TAAKOMSCHRIJVING:
Herhaal ongewijzigd alles uit de records hieronder, vanaf de regel met "Which series has the largest range" tot en met de regel met "col_2 (Price, normalized)".

AANGELEVERDE RECORDS:

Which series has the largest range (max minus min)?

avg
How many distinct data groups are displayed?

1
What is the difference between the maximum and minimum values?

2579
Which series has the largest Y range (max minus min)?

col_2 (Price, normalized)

* * *

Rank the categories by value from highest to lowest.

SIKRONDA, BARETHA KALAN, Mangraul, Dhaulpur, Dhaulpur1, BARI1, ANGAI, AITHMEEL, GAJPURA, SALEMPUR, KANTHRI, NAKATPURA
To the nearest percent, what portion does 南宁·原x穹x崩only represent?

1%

ANTWOORD OP TAAK:
Which series has the largest range (max minus min)?

avg
How many distinct data groups are displayed?

1
What is the difference between the maximum and minimum values?

2579
Which series has the largest Y range (max minus min)?

col_2 (Price, normalized)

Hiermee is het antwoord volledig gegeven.